Le président de la Fondation Asselin, Conrad Masson, a expliqué les grandes lignes du projet Persévérance et réussite scolaire. Il était accompagné des représentants des partenaires de ce projet. Il s’agit de Yanick Gagnon du Patro de Jonquière, Richard Villeneuve et Jacynthe Larouche des Caisses Desjardins de Jonquière et Kénogmai, et de Raynald Thibeault, directeur général du Cégep de Jonquière.

Desjardins débloque 150 000$ pour le raccrochage

Les étudiants du Cégep de Jonquière qui décrochent de leurs études pour des problèmes passagers bénéficieront d’une seconde chance. Desjardins et trois autres partenaires mettent en place une stratégie de raccrochage dotée d’une enveloppe de 150 000 $.

Ce projet unique a été développé en collaboration avec la Fondation Asselin, le Cégep de Jonquière et le Patro de Jonquière. Les besoins ont été identifiés à partir d’une consultation dans le milieu pour identifier les meilleurs projets à financer à partir du fonds d’aide au milieu des Caisses Desjardins de Kénogami et de Jonquière.

Le projet présenté jeudi s’inscrit dans le plan stratégique 2017-2022 de la Fondation Asselin et le président Conrad Masson a réitéré la mission de l’organisme qui vise la diplomation du plus grand nombre possible de jeunes.

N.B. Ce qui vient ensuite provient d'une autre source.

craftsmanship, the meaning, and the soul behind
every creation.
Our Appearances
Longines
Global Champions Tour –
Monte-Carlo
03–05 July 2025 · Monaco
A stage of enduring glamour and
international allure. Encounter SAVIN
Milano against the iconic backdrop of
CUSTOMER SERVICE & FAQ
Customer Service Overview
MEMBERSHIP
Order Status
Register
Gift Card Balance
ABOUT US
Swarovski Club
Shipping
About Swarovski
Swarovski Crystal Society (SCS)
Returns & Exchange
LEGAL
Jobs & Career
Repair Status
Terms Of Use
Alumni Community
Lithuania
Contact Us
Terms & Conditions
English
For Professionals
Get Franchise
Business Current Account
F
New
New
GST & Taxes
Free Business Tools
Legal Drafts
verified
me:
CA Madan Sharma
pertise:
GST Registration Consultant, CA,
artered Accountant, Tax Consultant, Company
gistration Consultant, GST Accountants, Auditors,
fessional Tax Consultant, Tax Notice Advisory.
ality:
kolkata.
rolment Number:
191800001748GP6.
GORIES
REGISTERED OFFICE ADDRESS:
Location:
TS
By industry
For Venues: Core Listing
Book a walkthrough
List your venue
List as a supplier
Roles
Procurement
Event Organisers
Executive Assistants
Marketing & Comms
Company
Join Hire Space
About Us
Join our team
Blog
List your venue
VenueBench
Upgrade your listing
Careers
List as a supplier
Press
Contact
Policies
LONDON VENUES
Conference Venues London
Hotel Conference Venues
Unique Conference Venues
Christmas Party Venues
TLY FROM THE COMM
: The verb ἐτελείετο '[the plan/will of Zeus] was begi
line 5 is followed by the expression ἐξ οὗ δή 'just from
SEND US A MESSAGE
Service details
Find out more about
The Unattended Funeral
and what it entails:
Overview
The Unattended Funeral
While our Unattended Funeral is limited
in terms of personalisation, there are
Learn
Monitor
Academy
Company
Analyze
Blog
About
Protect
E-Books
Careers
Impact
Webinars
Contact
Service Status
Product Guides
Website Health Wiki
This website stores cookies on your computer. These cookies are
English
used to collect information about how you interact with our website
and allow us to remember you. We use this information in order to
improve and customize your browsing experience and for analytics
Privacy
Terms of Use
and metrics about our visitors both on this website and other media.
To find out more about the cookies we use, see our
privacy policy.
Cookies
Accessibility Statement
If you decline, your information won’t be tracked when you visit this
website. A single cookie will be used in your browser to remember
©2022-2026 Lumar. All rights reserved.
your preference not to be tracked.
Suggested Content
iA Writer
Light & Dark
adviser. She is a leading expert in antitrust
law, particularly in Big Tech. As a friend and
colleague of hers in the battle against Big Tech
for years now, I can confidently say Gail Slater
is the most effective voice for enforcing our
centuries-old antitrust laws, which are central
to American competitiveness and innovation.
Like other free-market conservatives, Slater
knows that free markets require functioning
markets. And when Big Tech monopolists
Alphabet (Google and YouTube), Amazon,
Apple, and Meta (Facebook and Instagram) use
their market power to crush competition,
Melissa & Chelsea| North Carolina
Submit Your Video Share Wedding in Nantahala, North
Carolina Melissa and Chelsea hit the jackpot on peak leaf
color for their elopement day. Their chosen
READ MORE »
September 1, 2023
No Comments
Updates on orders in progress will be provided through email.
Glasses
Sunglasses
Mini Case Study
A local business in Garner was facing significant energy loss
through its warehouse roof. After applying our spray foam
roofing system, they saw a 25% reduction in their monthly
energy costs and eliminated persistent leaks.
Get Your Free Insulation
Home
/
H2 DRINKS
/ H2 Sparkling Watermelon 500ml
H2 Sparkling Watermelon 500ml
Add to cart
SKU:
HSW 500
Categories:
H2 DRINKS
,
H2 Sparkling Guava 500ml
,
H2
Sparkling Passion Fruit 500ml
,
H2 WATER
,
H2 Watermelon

« Nous avons rencontré Yanick Gagnon du Patro de Jonquière et nous avons eu des discussions afin de trouver des moyens pour ramener les décrocheurs à l’école. L’idée est de les ramener à l’école pour les aider à obtenir un diplôme pour les sortir de la pauvreté », plaide Conrad Masson.

La Fondation Asselin entend répartir les 30 000 $ de budget par année pour des supports financiers de l’ordre de 17 000 $ et un support à la vie étudiante de 13 000 $. Conrad Masson précise que les chiffres ne sont pas coulés dans le béton et pourraient changer pour s’ajuster à la réalité.

Le directeur du Patro, Yanick Gagnon, estime que la mise en place de ce projet pourrait facilement permettre de venir en aide à plus ou moins 25 jeunes par année, ce qui représente 125 diplômés de plus sur une période de cinq ans. « Chaque soir, quand les services publics ferment, nos travailleurs de rue partent avec leur sac à dos orange contenant des outils d’intervention comme des seringues pour les drogues injectables et autre matériel. Ils auront avec ce projet de nouveaux outils qui leur permettront de proposer des choses à des jeunes vulnérables. »

Pas question, selon le directeur du Patro, de donner des chèques en blanc. Les jeunes qui recevront du support seront accompagnés et surtout encadrés de façon à ce que l’aide permette au jeune de réintégrer l’école pour obtenir un diplôme. 

Surveillance au secondaire

En point de presse, Conrad Masson a indiqué que des sommes seraient accordées pour le secondaire.

Le Patro aura des yeux à l’école secondaire alors qu’un intervenant veillera à répondre aux demandes des jeunes présentant des risques de décrochage tout en leur offrant des services adaptés à leur situation. Un deuxième intervenant sera en fonction dans les résidences du Cégep de Jonquière. Il s’agit d’un site identifié pour rencontrer des étudiants qui ont des difficultés passagères qui risquent de les amener à décrocher.

Le Cégep de Jonquière aura un rôle à jouer dans ce projet. Les différents services professionnels du Cégep apporteront une attention particulière à cette clientèle plus fragile. Le directeur de l’établissement, Richard Thibeault, explique qu’il existe déjà des activités pour aider les jeunes dans leur cheminement collégial comme la cuisine collective. Le nouveau projet aura des effets positifs puisque chaque année, des jeunes abandonnent les études dès la première session.

Le directeur général de la Caisse Desjardins de Jonquière, Richard Villeneuve, insiste sur les impacts positifs pour la société en général de ce projet. Il fait ressortir que les jeunes qui reviendront aux études et obtiendront des diplômes, sans régler tous les problèmes, font partie de la solution à la pénurie de main-d’œuvre qui s’amplifie dans la région. Il estime que ce projet s’intègre très bien dans les valeurs de Desjardins.

Sa collègue de la caisse de Kénogami, Jacynthe Larouche, est revenue sur la consultation menée par Desjardins pour identifier un problème et y apporter une solution. Elle a souligné le travail des représentants de tous les organismes, ainsi que ceux de la Ville, qui ont participé à cette activité qui a permis de créer le projet et de le concrétiser.